Its heavy prose? Excuse me, I’m going to go shoot myself now.

Comments

  1. This is a very interesting take on the canon of English literature — driven by cost more than anything else!

  2. When I was young T.S. Eliot’s estate refused to let his poetry be published in cheap paperback anthologies. That actually made me less admiring of his work, because I think that it was his idea.

  3. Mr Emerson, the Estate of T.S. Eliot refuses to let his poetry be published almost anywhere. For example, after Stravinsky set “The Dove descending…” from Four Quartets, the estate denied the request of a classical record label to include the text along with the recording.
    And yet, for some reason Mrs Valerie Eliot allowed the monostrosity that is Cats go forward. Just makes no sense.

  4. michael farris says

    “And yet, for some reason Mrs Valerie Eliot allowed the monostrosity that is Cats go forward.
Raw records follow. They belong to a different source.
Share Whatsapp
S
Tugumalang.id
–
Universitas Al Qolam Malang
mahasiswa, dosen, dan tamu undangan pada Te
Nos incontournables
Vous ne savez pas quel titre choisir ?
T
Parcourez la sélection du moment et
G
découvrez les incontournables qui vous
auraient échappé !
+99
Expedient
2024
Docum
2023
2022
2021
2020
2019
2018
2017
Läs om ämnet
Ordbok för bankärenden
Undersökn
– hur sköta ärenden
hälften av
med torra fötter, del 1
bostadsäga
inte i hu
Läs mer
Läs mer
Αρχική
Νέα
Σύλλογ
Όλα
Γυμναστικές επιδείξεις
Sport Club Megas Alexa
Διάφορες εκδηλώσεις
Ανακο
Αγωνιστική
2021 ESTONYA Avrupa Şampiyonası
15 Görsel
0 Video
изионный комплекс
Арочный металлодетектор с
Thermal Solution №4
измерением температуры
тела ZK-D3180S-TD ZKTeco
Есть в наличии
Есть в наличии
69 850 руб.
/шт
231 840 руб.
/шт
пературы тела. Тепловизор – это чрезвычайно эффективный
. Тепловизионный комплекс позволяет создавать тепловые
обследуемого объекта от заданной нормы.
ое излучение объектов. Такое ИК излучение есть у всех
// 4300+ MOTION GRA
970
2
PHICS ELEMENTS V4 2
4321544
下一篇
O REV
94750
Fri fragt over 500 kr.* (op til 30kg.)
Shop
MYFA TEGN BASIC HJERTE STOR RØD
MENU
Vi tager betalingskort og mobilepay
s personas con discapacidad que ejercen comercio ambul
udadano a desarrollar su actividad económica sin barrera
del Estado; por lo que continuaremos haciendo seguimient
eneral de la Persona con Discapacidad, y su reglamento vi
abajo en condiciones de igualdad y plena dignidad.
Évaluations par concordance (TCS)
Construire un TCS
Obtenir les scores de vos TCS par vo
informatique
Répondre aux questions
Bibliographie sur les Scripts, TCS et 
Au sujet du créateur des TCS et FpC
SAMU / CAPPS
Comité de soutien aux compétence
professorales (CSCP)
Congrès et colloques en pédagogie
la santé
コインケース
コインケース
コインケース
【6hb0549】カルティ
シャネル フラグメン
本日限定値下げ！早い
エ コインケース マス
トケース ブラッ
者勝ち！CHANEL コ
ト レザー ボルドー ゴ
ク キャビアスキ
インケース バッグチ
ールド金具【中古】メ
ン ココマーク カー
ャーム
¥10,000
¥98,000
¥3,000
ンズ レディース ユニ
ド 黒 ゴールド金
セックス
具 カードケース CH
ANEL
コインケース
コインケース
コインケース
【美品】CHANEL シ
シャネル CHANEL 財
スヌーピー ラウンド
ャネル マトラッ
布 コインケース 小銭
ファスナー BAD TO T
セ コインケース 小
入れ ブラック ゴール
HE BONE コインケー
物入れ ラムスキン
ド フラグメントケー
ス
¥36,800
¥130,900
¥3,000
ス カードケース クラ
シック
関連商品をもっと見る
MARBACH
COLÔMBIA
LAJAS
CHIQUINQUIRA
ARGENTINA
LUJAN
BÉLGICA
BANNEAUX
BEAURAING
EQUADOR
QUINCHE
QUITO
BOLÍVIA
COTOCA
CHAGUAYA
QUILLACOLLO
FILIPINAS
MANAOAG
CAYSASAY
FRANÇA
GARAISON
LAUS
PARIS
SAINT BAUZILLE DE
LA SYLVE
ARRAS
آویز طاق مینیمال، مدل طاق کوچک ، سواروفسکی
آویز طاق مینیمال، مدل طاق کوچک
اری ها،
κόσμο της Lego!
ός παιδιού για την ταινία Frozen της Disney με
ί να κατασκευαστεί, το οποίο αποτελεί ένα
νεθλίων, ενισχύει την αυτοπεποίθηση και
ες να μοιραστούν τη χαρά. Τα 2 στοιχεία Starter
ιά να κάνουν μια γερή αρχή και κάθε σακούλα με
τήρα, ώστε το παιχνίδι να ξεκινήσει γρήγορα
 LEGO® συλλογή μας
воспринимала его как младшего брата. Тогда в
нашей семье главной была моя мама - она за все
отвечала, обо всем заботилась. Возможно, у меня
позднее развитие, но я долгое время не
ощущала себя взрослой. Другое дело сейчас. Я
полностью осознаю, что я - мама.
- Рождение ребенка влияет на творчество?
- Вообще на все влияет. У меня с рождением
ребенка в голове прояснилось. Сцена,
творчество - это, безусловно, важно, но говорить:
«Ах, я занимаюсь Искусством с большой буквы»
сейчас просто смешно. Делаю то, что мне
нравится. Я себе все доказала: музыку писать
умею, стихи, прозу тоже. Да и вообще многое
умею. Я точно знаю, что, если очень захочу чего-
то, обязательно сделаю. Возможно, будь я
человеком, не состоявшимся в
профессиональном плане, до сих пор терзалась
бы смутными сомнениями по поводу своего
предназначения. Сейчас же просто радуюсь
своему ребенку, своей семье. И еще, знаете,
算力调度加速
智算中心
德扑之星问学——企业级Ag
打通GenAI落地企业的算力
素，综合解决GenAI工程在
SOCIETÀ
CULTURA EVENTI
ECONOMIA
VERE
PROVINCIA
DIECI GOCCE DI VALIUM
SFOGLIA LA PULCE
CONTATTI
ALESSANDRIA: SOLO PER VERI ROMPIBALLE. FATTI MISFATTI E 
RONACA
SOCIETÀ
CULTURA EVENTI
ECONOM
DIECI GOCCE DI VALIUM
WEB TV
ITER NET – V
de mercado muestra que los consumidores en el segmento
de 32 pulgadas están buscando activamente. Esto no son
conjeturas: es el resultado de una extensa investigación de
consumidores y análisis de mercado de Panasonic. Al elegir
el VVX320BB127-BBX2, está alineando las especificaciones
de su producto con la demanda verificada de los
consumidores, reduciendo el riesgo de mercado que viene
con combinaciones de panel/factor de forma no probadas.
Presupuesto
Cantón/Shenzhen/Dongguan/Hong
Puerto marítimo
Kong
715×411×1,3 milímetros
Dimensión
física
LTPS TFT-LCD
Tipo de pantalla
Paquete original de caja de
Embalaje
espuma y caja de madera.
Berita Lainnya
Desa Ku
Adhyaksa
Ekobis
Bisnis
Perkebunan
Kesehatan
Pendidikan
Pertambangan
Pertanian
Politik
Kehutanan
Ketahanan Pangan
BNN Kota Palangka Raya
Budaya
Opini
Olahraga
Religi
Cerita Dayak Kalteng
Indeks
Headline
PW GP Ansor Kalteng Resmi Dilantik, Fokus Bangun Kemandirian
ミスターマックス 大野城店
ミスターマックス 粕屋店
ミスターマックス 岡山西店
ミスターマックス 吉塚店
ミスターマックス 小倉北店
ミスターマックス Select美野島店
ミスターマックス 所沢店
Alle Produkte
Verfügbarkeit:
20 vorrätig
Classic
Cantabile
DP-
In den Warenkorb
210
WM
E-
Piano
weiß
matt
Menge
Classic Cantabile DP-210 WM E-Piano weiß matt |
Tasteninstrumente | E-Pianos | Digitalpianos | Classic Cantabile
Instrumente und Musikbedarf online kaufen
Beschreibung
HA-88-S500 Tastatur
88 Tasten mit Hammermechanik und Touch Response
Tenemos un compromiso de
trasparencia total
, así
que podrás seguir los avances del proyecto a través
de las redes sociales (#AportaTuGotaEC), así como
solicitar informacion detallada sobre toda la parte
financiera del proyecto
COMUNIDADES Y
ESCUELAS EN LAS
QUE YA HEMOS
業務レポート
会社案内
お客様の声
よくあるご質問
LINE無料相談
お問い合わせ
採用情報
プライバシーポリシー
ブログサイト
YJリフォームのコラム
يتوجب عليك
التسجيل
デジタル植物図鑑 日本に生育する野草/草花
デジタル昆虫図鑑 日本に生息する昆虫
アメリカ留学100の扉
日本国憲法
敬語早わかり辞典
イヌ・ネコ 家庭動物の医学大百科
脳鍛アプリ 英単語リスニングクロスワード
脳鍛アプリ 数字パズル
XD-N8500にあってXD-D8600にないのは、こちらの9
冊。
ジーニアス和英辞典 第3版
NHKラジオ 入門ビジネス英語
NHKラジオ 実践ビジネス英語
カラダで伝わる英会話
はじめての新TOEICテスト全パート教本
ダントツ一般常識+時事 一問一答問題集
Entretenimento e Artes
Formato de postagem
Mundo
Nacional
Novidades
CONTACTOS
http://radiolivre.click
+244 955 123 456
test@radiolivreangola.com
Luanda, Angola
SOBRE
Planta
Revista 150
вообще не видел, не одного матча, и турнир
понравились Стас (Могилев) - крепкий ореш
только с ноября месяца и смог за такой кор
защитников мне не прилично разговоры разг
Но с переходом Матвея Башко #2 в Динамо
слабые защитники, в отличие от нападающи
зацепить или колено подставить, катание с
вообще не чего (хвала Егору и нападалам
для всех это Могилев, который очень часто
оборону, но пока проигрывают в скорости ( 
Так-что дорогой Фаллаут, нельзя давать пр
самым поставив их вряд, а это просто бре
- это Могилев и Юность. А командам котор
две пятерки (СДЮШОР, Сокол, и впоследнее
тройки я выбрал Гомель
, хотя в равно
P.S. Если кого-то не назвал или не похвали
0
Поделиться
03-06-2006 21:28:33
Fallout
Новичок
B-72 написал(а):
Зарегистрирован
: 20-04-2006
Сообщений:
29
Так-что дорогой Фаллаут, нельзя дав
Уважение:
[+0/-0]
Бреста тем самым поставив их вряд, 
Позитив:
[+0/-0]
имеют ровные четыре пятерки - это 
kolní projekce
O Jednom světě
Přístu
Just makes no sense.”
    I assume you’re either being sarcastic or just touchingly naive. I’m sure that the Cats people ponied up a _lot_ more cold hard than a classical music label could/would. Never attribute to artistic principles that which can be explained by simple greed.

  5. Well, to be fair, it is a sad fact that many English speakers do encounter the Iliad as a work of prose. The Penguin Classics translation by Hammond is used in a lot of curricula, especially when the teacher is scared to challenge the students with page after page of verse. I assume Baricco’s target audience does not consist of classics scholars, or, for that matter, even people who love poetry.

  6. Right, but it’s hard to reconcile that with the “pesky line breaks” they talk about soon afterwards.

  7. Well quite. I grew up on E.V. Rieu’s prose translations in Penguin, as did millions of others. If you wanted verse you had Pope and Dryden: none of your Fitzgerald or Fagles back then. Then I hit the bit about line breaks and WTF!?

  8. I was actually being a bit tongue in cheek. Much like Monsieur Jourdain, it seems probable that the author of the ad copy doesn’t really know what “prose” means. I’m sure if I had time today to google it I could find some other examples of people using “prose” as a synonym for “writing that is complex, hard to read”. OK, I quickly googled one example from a tech blog – “I find Apple’s prose difficult, and sometimes misleading. I suggest using a different source when possible.” Isn’t that writer using “prose” to stress the complexity of the writing? Otherwise it seems an odd choice of words. Is Apple in the habit of writing tech manuals that aren’t prose?